— ASSIGNED TASK —
Say how many lines in the records contain "Cgil". The reply must consist of the number alone.

— DATA PROVIDED —
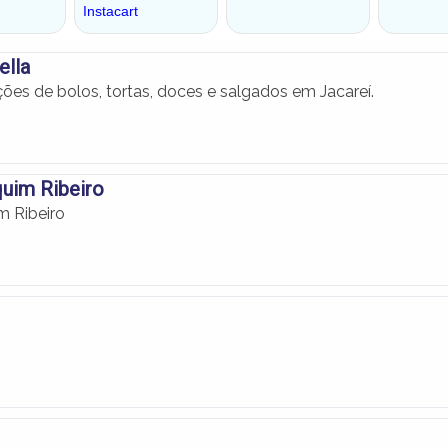
ella
ões de bolos, tortas, doces e salgados em Jacareí.
uim Ribeiro
m Ribeiro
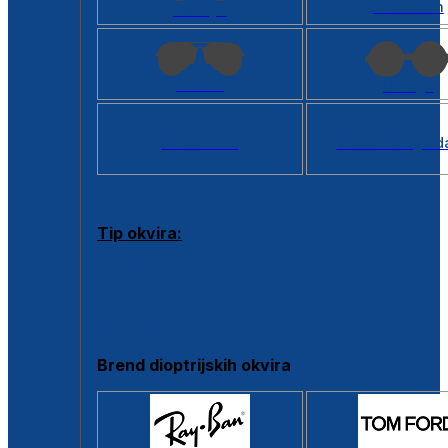
Kvadratan
Cat eye
Aviator
Okrugli
Svi oblici >
Virtualno ogled
Tip okvira:
Puni okvir
Clip-on
Poluokvir
Brend dioptrijskih okvira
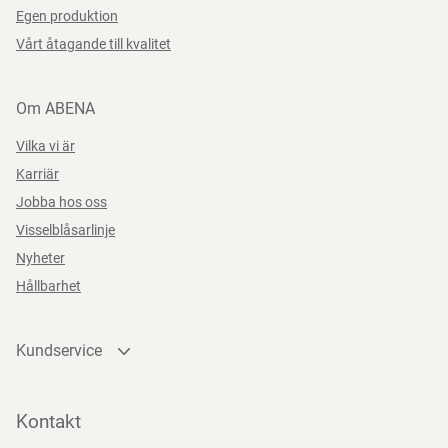
Egen produktion
Vårt åtagande till kvalitet
Om ABENA
Vilka vi är
Karriär
Jobba hos oss
Visselblåsarlinje
Nyheter
Hållbarhet
Kundservice
Kontakta oss
Bli kund
Kontakt
Bli e-handelskund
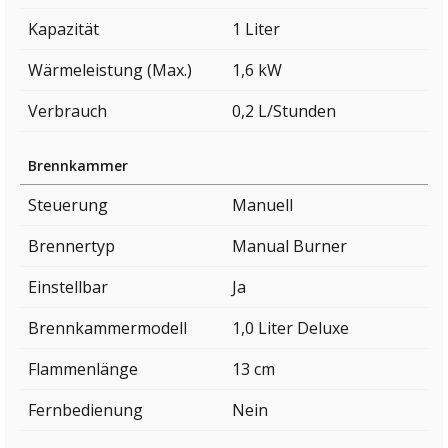
Kapazität
1 Liter
Wärmeleistung (Max.)
1,6 kW
Verbrauch
0,2 L/Stunden
Brennkammer
Steuerung
Manuell
Brennertyp
Manual Burner
Einstellbar
Ja
Brennkammermodell
1,0 Liter Deluxe
Flammenlänge
13 cm
Fernbedienung
Nein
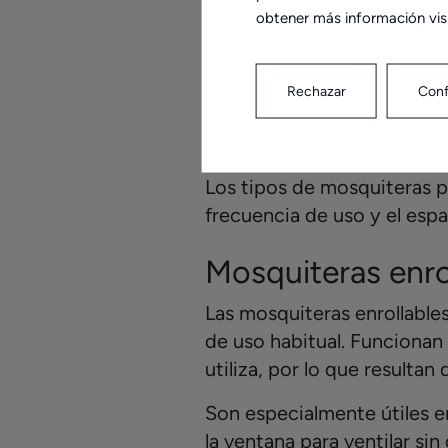
Cada una responde a un us
obtener más información vis
dormitorio que una puerta d
de cocina.
Rechazar
Conf
Tipos de mos
Los tipos de mosquiteras pa
frecuencia de uso y el espa
Mosquiteras enro
Las mosquiteras enrollable
de uso habitual. Funcionan
utiliza, por lo que resultan
Son especialmente útiles e
la ventana para ventilar si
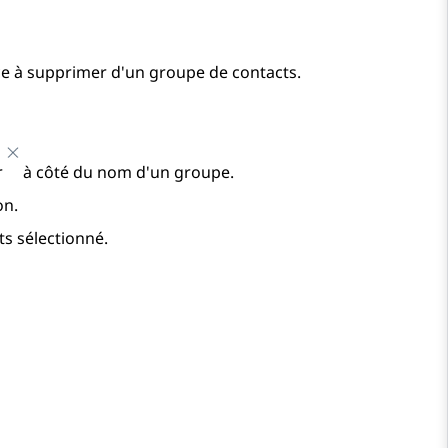
ace à supprimer d'un groupe de contacts.
r
à côté du nom d'un groupe.
on.
s sélectionné.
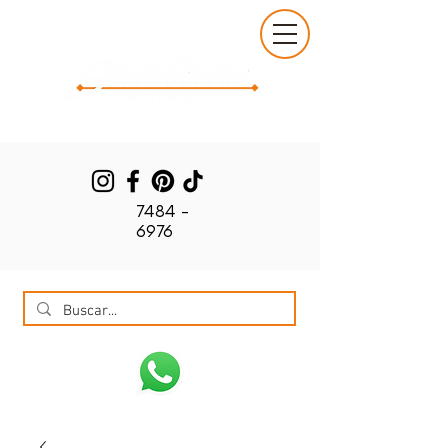
7484 -
6976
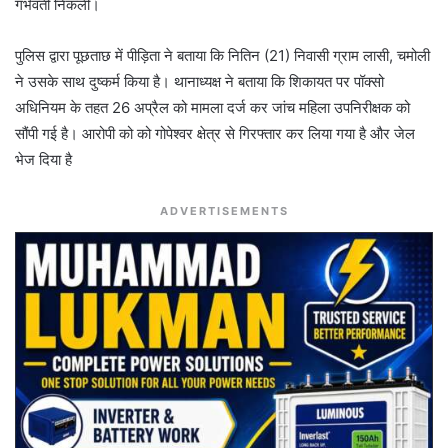
गर्भवती निकली।
पुलिस द्वारा पूछताछ में पीड़िता ने बताया कि नितिन (21) निवासी ग्राम लासी, चमोली
ने उसके साथ दुष्कर्म किया है। थानाध्यक्ष ने बताया कि शिकायत पर पॉक्सो
अधिनियम के तहत 26 अप्रैल को मामला दर्ज कर जांच महिला उपनिरीक्षक को
सौंपी गई है। आरोपी को को गोपेश्वर क्षेत्र से गिरफ्तार कर लिया गया है और जेल
भेज दिया है
ADVERTISEMENTS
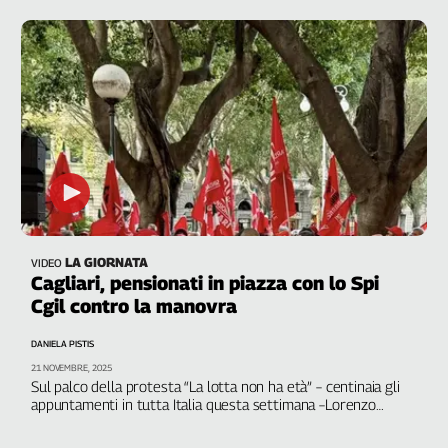
LA GIORNATA
VIDEO
Cagliari, pensionati in piazza con lo Spi
Cgil contro la manovra
DANIELA PISTIS
21 NOVEMBRE, 2025
Sul palco della protesta “La lotta non ha età” – centinaia gli
appuntamenti in tutta Italia questa settimana –Lorenzo
Mazzoli, segretario dello Spi Cgil nazionale; il segretario
generale dello Spi Cgil Sardegna, Giacomo Migheli; Fausto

— YOUR RESPONSE —
3